The Disappearance of Childhood – 2/5 Stars
This book spends its time talking about the rise and creation of the concept of childhood, and then about it’s slow dissolution, all as a concept.
So childhood as concept doesn’t really develop until the 1800s, and Postman ties it to the rise of literacy, the rise of education, the flattening of mortality rates, and through the stabilizing of life to the point that children take on specific and precious roles in the lives of adults.

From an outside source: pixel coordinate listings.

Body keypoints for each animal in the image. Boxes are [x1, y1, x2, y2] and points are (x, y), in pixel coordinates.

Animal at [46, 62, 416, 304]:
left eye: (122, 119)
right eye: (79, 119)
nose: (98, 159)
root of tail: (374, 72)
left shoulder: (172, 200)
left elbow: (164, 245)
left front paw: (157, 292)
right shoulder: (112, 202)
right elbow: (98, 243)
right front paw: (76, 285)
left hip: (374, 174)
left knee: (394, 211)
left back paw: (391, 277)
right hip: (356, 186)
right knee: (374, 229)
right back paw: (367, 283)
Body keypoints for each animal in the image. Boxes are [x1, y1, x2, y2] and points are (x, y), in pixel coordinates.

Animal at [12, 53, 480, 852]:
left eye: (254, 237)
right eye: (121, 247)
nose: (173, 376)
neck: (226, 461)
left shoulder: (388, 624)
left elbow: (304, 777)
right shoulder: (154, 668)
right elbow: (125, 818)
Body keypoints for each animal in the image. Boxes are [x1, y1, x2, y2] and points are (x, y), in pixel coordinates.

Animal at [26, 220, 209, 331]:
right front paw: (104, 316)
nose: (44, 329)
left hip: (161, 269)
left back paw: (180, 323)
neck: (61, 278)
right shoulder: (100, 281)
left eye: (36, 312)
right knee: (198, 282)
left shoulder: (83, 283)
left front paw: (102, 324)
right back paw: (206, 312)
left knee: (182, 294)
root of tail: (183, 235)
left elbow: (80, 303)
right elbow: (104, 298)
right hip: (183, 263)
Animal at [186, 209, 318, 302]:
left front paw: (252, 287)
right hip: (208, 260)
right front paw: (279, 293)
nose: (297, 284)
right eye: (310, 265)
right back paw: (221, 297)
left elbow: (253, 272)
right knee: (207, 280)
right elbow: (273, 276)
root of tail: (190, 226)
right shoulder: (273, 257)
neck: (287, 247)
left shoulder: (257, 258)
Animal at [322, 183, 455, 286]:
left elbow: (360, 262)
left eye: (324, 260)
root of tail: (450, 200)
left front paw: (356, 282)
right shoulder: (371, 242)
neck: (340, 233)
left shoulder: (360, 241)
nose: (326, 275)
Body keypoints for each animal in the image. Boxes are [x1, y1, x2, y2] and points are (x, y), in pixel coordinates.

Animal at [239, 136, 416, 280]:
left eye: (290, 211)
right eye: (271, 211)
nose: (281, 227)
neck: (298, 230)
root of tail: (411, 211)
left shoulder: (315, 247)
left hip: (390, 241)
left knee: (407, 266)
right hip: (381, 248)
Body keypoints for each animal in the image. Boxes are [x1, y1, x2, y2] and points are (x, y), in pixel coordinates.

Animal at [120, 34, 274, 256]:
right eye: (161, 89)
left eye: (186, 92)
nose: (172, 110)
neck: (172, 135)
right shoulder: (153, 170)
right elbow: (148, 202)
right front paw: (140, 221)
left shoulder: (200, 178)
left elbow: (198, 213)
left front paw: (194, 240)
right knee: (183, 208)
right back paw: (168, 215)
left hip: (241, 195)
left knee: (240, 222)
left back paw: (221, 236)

So the dissolution of childhood is where this book gets hazy. I don’t disagree that childhood is a weirdly fragile part of life, and Postman’s definitions of that preciousness and fragility is not at issue. But he reaches some faulty and flawed conclusions from this analysis based in a kind of cultural conservatism that he says he doesn’t agree with, but defends. To be clear, when he says that the moral majority has defined and worked toward the preservation of the innocence of children, he’s so wrong, he can’t even begin to understand it. They don’t care; they are control freaks and fascists, not concerned citizens. But more than this, he never quite defines the “harm” of the problem in so many of the “secrets” of adult life that he discusses are being the defining difference between adult life and childhood.
The Most Beautiful House in the World – 4/5 Stars
This by the Canadian/Scottish architecture professor Witold Rybczynski, who was a whole thing 30 years ago, but has since faded. I read his book Home a few weeks back and while it was interesting and solid, it didn’t really settle my curiosity on the questions of domestic life. This book takes on the history of architecture (at least in broad strokes, and then in some specifics regarding homebuilding) as well as boatbuilding, memoir, solitary life, and other random and arbitrary topics that occur to the author as he settles the question of what to do with himself. The book is a short explanation and exploration of contempory domestic life, centered on the home, by someone who knows a lot about these topics academically.